━━━━━ DATA FOR PROCESSING ━━━━━

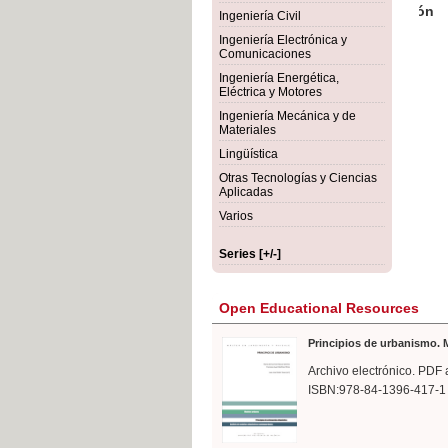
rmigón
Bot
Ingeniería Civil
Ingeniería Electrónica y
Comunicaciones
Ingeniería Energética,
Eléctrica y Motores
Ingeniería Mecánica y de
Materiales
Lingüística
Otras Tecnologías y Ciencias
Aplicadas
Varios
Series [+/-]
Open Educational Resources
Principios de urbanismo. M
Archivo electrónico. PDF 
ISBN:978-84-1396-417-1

━━━━━

Nothing before the line holding "Open Educational Resources" belongs in the answer. Repeat that line and the rest of the listing exactly.

SOLUTION TO THIS TASK
Open Educational Resources
Principios de urbanismo. M
Archivo electrónico. PDF 
ISBN:978-84-1396-417-1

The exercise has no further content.